The Central American (CA) microfinance institutions (MFIs) showed positive performance in 2007, approaching the performance of the other countries in Latin America (LAC No CA). At the end of 2007, a continuous growth of credit activities is seen, reaching more borrowers, as shown by the annual increase of 23% in borrowers served by institution and an increase of 34% in the loan portfolio for the period 2005 - 2007, ending the year with a total loan portfolio of US$1,132.0 million for the 75 MFIs that reported their financial information for the period.
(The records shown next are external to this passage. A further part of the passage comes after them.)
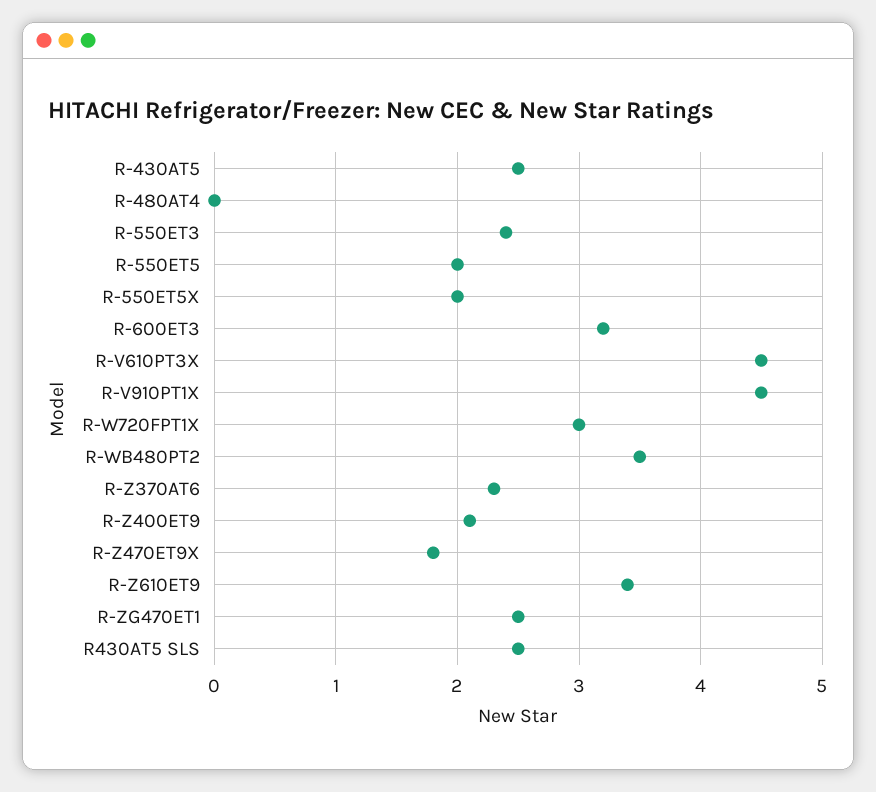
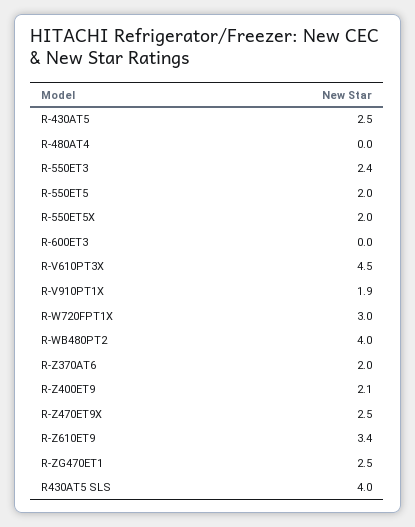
R-600ET3: 3.2 -> 0
R-V910PT1X: 4.5 -> 1.9
R-WB480PT2: 3.5 -> 4
R-Z370AT6: 2.3 -> 2
R-Z470ET9X: 1.8 -> 2.5
R430AT5 SLS: 2.5 -> 4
This growth was not only due to the demand for micro credit, but also to the larger funding available in each country, led by the high participation of fund providing agencies, which totaled a balance owed of US$686 million, and to a lesser extent to the capacity of some institutions to intermediate deposits from the public (US$308 million).

The profitability indicators of the institutions grew moderately, approaching the performance of LAC No CA, which tended to decrease in 2007. The growth in profitability was followed by an increase in the levels of efficiency of the MFIs, reflected in the decrease by almost 4 points in operational expenses with respect to the average loan portfolio. Nevertheless, the results in operative efficiency are partly due to the growing average loan per borrower, which did not surpass those presented by the rest of Latin American countries. Within CA countries, Costa Rica and Guatemala stand out, reaching selfsufficiency as the rest of the countries.

An important scenario to take into consideration is illustrated by the Financial Intermediation peer group. For the first time it was segmented according to more differentiating characteristics regarding the capacity to attract deposits, which allow us to observe the development achieved by those institutions that are reaching different levels of regulation. The data indicate that as MFIs tend towards regulation, operational volumes grow, commercial funding sources increase, the structure of expenses is reduced and profitability stabilizes. However, the greater demands faced force these institutions to diversify their products toward segments with greater purchasing power and more profitable thus reducing its operational level of depth.

The Central American Microfinance Network (REDCAMIF) and the Microfinance Information eXchange (MIX) present the report “Benchmarking of the Microfinance in Central America 2007,” an analysis of the development of the industry with the most updated and recent information available. They also present for the first time the “Ranking of Central American Microfinance Institutions”, a list of the 10 most outstanding MFIs in seven performance categories.